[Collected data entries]

----------------------------------------

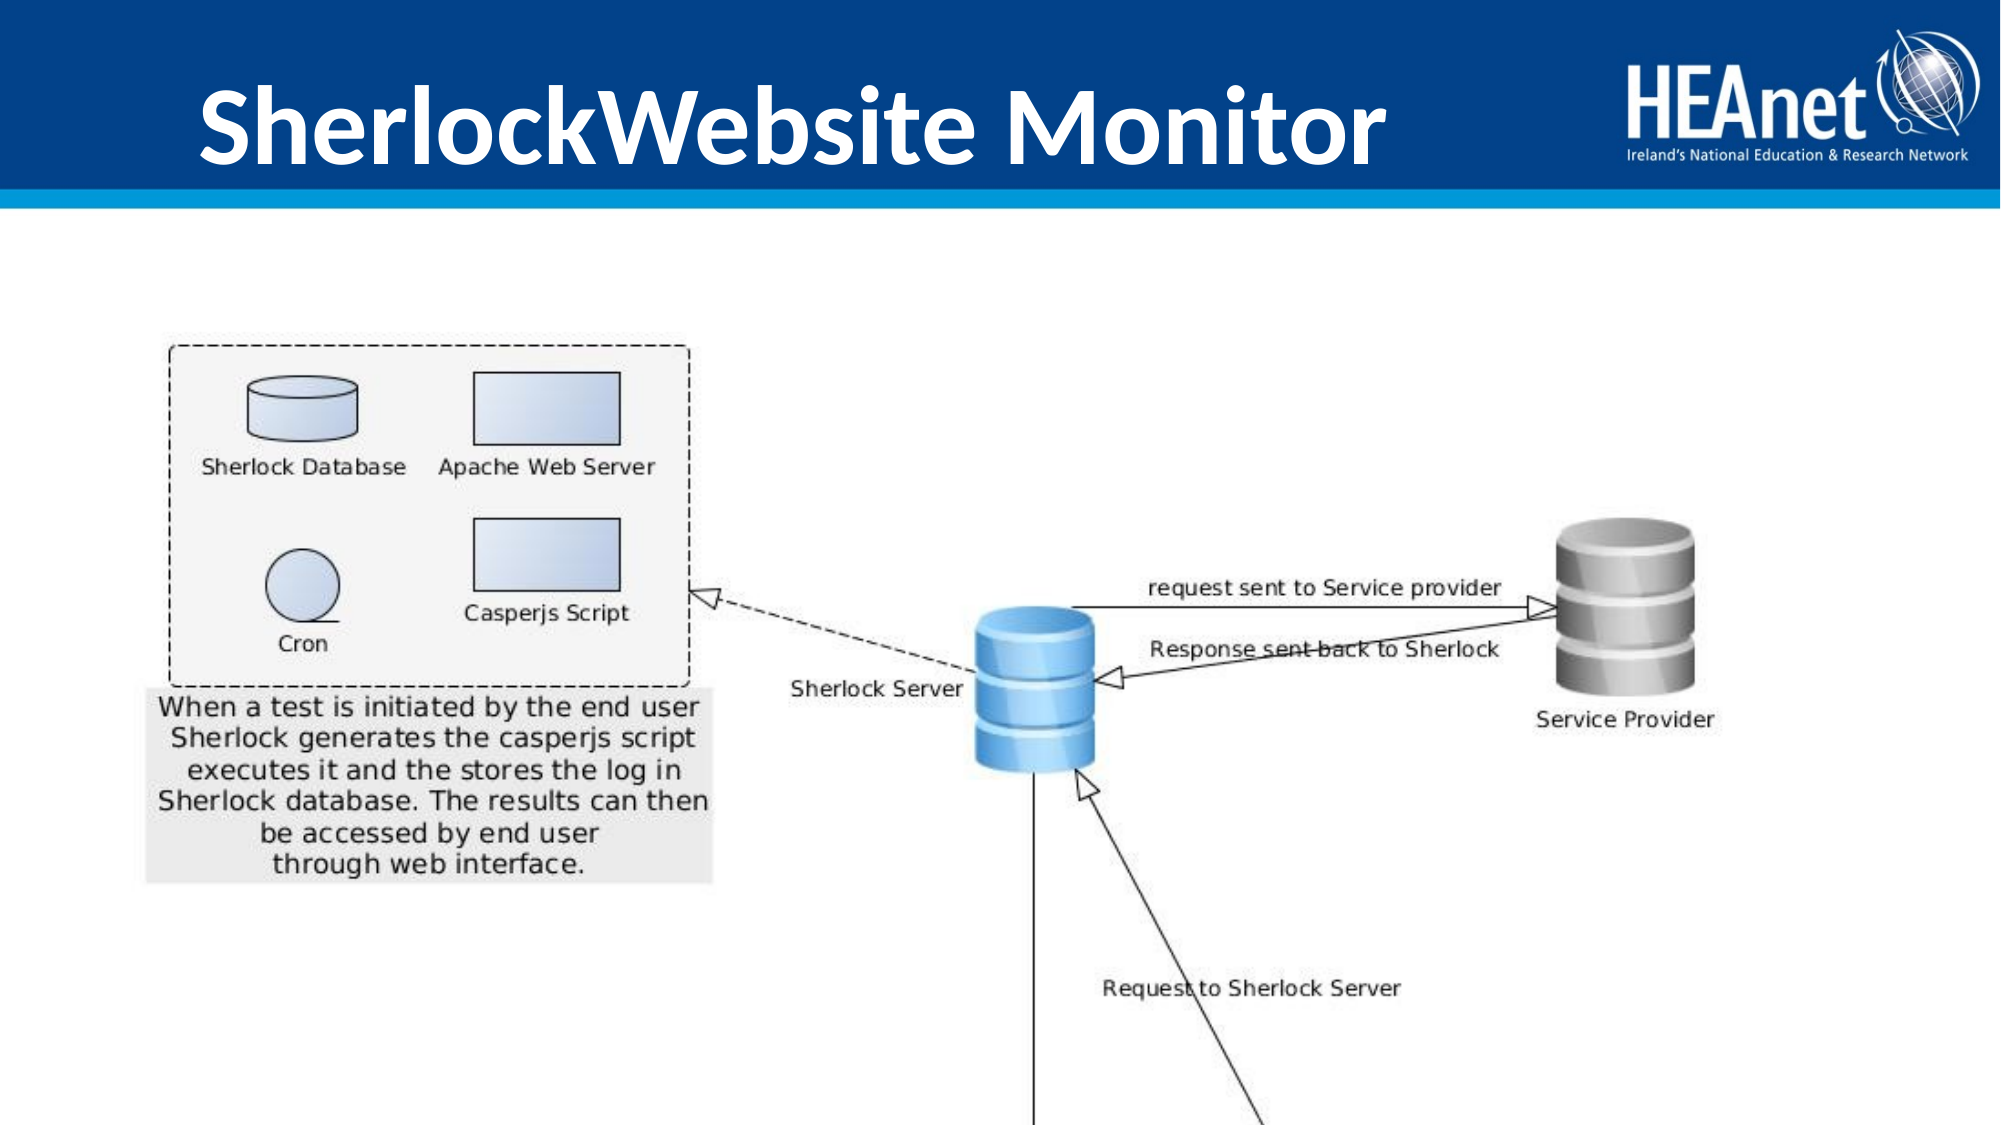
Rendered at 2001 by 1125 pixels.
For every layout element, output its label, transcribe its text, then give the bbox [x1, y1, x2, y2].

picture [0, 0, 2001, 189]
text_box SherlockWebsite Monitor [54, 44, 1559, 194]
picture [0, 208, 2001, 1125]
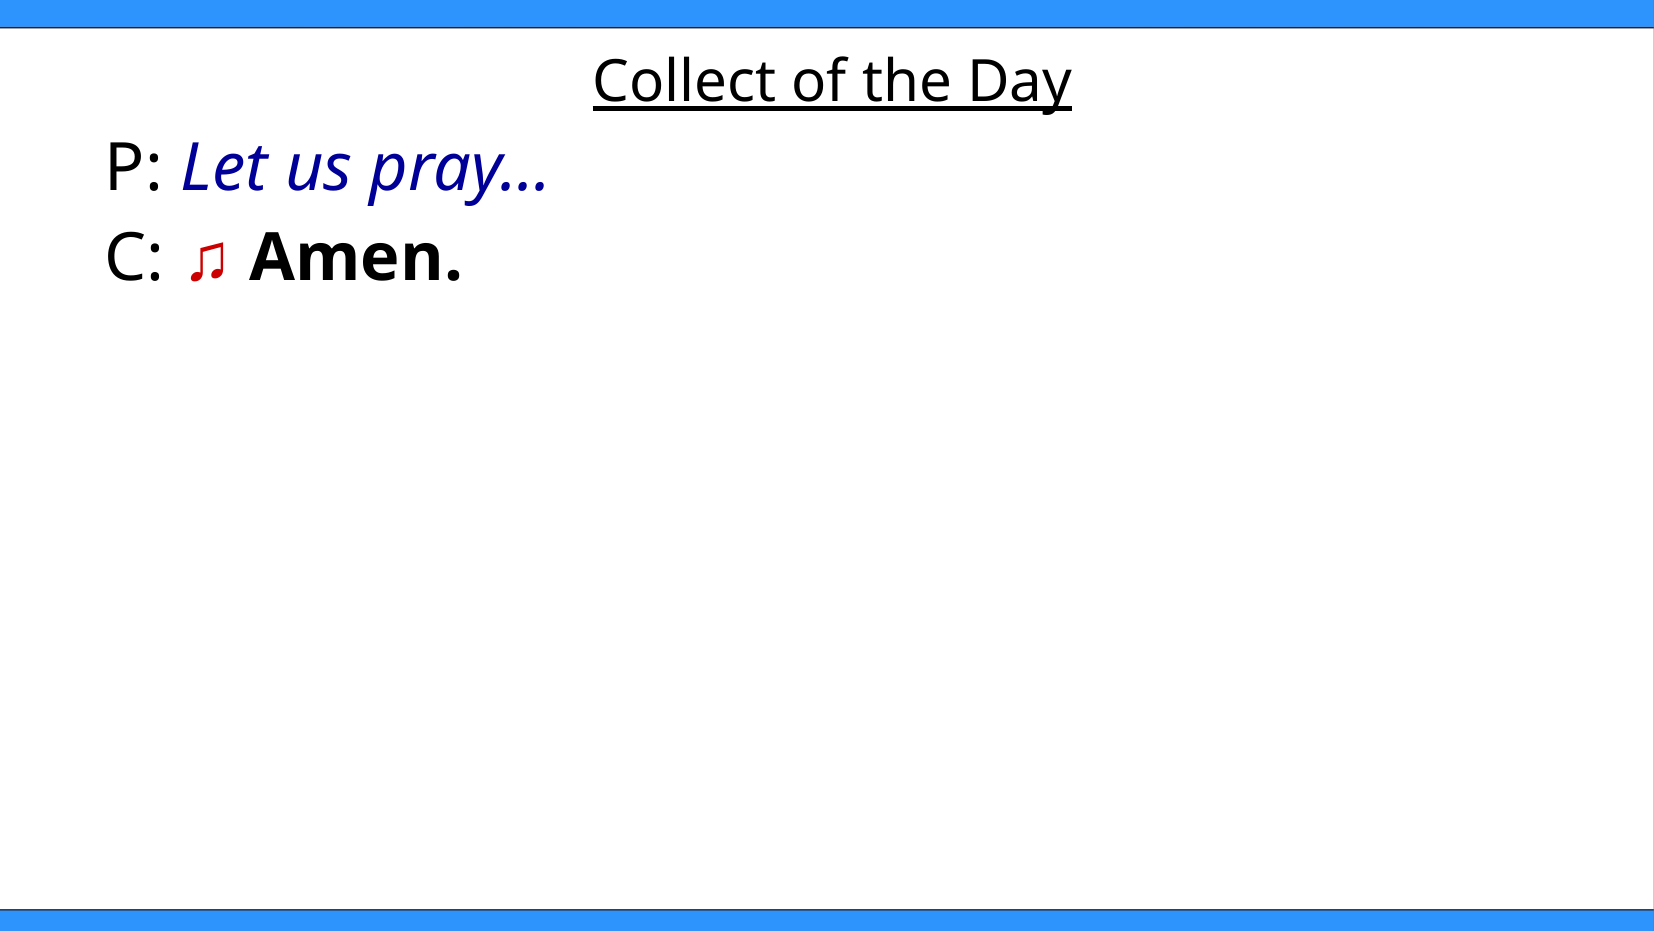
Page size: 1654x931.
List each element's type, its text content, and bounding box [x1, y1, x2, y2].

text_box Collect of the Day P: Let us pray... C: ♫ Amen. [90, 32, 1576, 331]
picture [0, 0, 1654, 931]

----------------------------------------

● Required task
Can you output each line of the listing above unchanged, with the pictures left out?

● Answer for the task
Rendered at 2001 by 1125 pixels.
For every layout element, output its label, transcribe its text, then give the bbox [x1, y1, x2, y2].

picture [0, 0, 2001, 189]
text_box SherlockWebsite Monitor [54, 44, 1559, 194]
picture [0, 208, 2001, 1125]
Page size: 1654x931.
List each element's type, its text content, and bounding box [x1, y1, x2, y2].

text_box Collect of the Day P: Let us pray... C: ♫ Amen. [90, 32, 1576, 331]
picture [0, 0, 1654, 931]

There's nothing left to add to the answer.